-- DATASET RECORDS follows --
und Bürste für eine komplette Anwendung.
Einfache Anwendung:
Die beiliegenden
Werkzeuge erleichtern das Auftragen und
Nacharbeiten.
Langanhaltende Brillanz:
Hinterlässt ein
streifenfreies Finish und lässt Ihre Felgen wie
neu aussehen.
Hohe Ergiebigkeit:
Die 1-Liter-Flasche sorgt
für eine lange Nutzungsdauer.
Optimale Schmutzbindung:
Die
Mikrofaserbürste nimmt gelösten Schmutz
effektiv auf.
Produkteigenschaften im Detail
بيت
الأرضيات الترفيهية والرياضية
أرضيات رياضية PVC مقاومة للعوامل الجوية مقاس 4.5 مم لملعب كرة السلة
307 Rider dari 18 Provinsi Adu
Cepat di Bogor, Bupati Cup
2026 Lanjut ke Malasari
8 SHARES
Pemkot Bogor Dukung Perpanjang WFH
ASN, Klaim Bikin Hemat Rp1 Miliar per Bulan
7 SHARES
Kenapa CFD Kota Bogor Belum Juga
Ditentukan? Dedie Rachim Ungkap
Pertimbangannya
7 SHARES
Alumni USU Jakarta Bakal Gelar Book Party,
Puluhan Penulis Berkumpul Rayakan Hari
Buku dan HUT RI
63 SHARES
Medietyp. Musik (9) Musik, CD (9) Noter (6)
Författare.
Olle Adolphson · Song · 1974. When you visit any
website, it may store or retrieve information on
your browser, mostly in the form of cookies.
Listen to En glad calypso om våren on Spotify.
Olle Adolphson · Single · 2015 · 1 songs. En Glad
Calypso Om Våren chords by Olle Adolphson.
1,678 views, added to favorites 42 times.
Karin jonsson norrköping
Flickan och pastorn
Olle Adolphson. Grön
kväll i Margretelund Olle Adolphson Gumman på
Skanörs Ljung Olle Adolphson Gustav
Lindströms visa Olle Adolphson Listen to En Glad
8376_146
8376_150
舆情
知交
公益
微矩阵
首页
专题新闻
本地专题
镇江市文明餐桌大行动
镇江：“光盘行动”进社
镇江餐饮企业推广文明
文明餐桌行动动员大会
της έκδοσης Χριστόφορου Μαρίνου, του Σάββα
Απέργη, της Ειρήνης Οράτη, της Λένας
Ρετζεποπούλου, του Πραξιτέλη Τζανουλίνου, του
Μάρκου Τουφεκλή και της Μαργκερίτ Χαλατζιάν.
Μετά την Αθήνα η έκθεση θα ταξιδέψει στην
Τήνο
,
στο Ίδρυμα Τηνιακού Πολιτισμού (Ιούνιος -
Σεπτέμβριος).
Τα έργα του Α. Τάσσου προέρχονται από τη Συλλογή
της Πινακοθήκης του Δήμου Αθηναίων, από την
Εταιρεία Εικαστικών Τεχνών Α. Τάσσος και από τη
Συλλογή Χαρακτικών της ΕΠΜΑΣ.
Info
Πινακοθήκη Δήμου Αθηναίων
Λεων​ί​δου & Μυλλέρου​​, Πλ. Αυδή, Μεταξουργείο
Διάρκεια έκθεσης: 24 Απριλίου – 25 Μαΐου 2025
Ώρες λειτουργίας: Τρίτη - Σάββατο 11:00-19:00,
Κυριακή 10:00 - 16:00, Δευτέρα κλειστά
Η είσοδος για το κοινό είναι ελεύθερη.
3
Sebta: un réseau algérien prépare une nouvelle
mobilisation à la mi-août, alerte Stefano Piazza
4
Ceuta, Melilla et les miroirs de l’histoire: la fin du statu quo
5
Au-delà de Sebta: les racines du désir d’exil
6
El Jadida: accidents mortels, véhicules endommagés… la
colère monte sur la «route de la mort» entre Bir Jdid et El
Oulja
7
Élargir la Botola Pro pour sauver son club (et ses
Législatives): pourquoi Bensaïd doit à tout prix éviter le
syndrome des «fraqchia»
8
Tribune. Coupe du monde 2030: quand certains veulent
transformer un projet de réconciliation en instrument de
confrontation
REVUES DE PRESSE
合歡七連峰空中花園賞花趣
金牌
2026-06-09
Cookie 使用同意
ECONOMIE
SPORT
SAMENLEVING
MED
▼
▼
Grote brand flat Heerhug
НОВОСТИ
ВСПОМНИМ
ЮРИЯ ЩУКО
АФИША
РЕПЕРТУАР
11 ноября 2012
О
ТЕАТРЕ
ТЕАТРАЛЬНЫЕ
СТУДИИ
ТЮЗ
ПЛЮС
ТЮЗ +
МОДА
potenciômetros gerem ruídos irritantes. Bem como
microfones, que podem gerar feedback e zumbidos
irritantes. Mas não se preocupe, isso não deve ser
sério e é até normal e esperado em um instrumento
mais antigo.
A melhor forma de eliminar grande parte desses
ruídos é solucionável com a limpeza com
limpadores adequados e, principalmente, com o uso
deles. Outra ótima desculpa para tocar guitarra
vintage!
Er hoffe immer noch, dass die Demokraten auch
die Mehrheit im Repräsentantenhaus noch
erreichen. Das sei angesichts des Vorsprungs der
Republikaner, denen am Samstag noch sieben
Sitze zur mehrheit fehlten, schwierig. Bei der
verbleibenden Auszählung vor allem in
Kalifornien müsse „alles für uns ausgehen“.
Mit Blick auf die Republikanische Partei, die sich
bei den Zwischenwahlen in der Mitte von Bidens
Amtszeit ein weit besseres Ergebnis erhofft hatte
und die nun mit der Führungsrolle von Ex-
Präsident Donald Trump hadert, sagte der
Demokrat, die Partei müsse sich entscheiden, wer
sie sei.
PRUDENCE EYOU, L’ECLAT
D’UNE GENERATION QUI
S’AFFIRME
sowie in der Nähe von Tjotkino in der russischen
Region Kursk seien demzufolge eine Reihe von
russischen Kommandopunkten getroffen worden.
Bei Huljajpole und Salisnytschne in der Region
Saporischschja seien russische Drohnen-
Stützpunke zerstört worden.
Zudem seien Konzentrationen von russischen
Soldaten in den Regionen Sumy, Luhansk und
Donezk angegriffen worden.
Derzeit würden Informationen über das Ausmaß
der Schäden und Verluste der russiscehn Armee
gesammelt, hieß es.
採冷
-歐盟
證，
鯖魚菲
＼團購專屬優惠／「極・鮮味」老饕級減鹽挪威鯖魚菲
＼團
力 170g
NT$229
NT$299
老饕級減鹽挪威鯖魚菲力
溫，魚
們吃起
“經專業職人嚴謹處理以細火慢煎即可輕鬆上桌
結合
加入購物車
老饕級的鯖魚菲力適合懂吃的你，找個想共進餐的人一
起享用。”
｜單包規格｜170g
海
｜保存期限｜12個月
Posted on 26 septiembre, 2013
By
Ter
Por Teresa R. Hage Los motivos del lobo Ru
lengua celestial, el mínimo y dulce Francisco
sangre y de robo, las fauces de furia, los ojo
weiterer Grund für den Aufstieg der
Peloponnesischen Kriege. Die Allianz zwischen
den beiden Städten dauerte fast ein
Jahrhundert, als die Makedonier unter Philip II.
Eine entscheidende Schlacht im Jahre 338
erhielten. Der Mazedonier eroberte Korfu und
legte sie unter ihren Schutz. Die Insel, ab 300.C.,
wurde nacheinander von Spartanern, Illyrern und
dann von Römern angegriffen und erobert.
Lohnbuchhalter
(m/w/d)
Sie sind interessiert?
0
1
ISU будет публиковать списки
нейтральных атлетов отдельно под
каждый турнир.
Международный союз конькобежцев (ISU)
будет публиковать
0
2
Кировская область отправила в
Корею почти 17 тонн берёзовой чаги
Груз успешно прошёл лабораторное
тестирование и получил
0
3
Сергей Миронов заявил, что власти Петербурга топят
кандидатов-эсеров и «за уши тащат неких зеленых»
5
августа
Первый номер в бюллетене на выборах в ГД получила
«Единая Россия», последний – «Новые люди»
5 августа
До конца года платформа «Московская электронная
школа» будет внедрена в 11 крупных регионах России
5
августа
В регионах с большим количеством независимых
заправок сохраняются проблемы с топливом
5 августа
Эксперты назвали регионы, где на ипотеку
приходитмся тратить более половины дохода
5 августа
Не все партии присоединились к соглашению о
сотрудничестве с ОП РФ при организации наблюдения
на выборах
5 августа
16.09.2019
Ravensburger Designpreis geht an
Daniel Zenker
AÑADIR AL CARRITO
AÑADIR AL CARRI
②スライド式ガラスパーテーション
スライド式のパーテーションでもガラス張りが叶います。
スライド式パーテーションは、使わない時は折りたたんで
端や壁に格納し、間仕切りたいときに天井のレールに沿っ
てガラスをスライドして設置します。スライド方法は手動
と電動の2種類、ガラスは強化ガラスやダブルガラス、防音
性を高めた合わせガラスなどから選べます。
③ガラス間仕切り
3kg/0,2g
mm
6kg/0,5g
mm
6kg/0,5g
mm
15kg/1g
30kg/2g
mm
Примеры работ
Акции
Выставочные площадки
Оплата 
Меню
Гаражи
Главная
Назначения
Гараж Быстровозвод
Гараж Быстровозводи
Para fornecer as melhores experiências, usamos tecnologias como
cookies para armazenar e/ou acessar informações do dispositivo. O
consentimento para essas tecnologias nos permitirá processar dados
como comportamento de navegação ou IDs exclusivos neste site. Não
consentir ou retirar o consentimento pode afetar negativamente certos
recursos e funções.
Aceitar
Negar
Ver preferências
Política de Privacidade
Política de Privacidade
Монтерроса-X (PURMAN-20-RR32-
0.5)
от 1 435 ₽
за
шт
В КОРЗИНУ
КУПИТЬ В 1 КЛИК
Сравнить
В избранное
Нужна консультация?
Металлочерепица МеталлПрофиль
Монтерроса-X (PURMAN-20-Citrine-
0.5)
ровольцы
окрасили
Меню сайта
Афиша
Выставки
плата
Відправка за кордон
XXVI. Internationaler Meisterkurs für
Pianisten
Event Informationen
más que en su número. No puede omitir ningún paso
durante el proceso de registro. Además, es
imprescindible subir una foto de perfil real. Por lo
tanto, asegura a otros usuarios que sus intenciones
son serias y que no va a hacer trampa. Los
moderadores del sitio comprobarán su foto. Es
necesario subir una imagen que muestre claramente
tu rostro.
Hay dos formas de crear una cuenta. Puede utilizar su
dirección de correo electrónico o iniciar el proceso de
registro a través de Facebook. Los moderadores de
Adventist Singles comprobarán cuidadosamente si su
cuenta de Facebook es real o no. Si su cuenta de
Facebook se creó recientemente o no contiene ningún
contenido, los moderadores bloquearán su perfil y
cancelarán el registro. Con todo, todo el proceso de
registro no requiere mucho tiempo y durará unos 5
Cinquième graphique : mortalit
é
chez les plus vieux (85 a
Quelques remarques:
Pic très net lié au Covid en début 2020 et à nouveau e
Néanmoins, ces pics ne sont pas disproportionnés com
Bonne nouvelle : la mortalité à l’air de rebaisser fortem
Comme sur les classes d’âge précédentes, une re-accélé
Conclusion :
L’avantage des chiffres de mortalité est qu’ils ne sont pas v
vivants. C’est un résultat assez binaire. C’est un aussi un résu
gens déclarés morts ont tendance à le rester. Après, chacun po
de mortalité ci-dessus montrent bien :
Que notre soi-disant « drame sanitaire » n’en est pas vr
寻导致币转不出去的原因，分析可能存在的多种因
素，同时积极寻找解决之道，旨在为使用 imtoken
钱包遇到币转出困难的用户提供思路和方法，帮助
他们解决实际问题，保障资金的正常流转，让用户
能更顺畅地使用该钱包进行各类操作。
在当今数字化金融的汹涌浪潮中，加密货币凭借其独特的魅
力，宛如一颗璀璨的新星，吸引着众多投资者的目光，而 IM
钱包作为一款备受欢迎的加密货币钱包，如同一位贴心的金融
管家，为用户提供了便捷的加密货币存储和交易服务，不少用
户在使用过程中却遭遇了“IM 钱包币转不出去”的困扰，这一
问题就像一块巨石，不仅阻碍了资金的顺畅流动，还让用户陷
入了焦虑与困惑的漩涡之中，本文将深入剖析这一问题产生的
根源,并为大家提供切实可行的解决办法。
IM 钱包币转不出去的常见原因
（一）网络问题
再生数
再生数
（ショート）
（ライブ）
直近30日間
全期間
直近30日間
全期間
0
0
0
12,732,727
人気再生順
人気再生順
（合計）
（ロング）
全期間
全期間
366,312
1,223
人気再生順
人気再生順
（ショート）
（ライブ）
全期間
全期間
-- DATASET RECORDS concluded --
* EXERCISE AIM
Retype the portion of the data above that starts on the line with "Lindströms visa Olle" and finishes on the line with "Μάρκου Τουφεκλή και της Μαργκερίτ Χαλατζιάν.", including both of those lines.

* REPLY
Lindströms visa Olle Adolphson Listen to En Glad
8376_146
8376_150
舆情
知交
公益
微矩阵
首页
专题新闻
本地专题
镇江市文明餐桌大行动
镇江：“光盘行动”进社
镇江餐饮企业推广文明
文明餐桌行动动员大会
της έκδοσης Χριστόφορου Μαρίνου, του Σάββα
Απέργη, της Ειρήνης Οράτη, της Λένας
Ρετζεποπούλου, του Πραξιτέλη Τζανουλίνου, του
Μάρκου Τουφεκλή και της Μαργκερίτ Χαλατζιάν.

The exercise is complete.